> _TO DO_: Your job is to retype all of the data word for word, leaving every image out.

> _LISTED ENTRIES_:
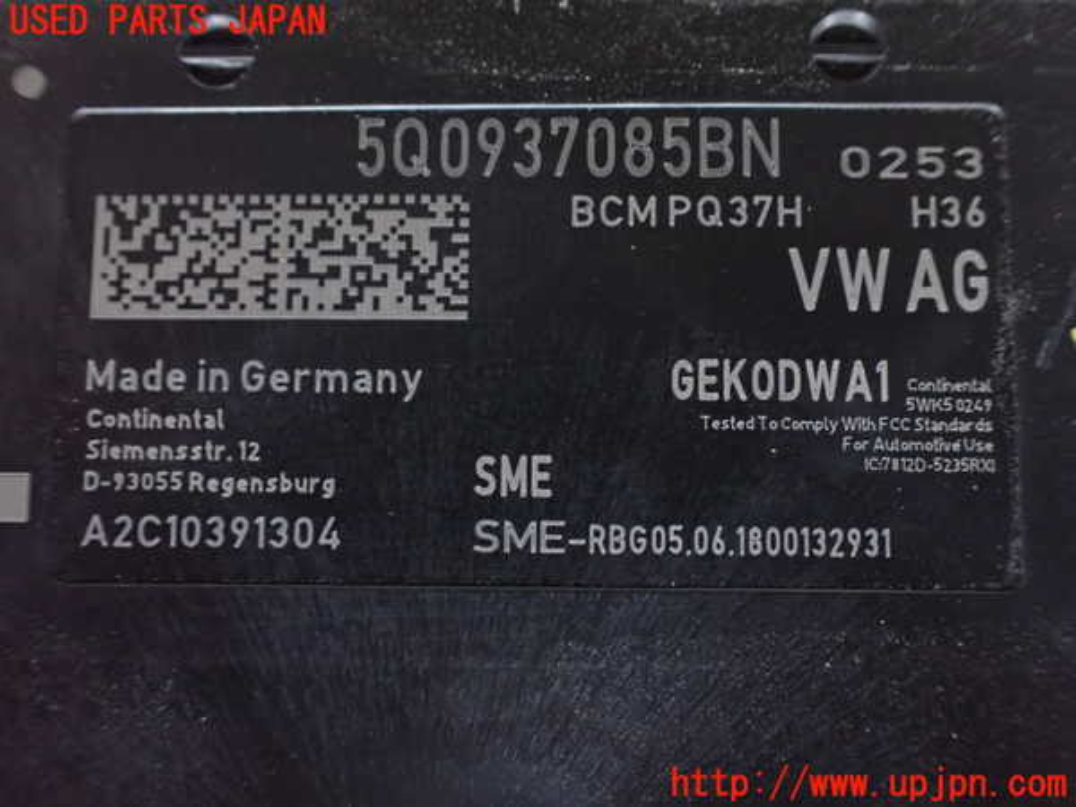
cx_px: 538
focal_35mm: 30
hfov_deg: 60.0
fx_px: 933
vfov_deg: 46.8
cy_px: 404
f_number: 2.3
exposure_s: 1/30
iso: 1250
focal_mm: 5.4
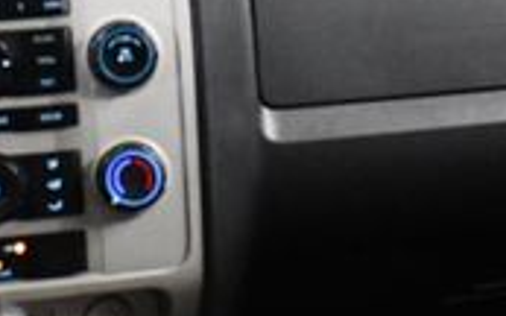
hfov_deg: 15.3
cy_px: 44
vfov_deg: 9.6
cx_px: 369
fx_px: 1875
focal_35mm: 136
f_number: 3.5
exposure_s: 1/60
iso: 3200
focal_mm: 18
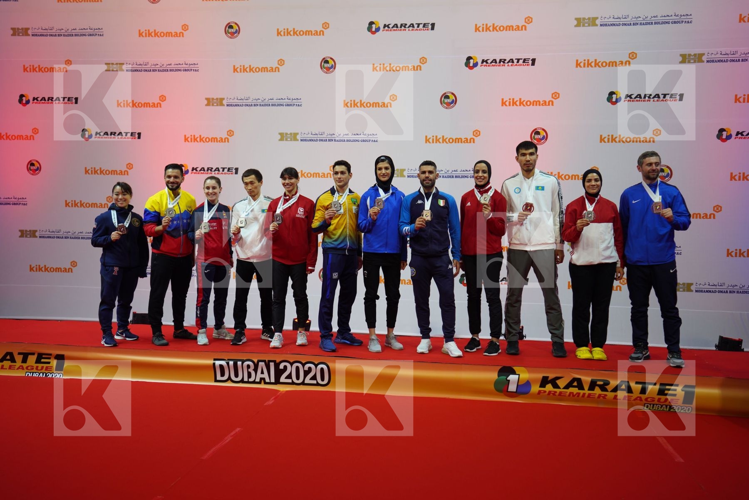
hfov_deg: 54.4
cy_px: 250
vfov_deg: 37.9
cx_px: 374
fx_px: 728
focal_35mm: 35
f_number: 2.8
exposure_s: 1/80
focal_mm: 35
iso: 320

> _THE COMPLETED TASK_:
cx_px: 538
focal_35mm: 30
hfov_deg: 60.0
fx_px: 933
vfov_deg: 46.8
cy_px: 404
f_number: 2.3
exposure_s: 1/30
iso: 1250
focal_mm: 5.4
hfov_deg: 15.3
cy_px: 44
vfov_deg: 9.6
cx_px: 369
fx_px: 1875
focal_35mm: 136
f_number: 3.5
exposure_s: 1/60
iso: 3200
focal_mm: 18
hfov_deg: 54.4
cy_px: 250
vfov_deg: 37.9
cx_px: 374
fx_px: 728
focal_35mm: 35
f_number: 2.8
exposure_s: 1/80
focal_mm: 35
iso: 320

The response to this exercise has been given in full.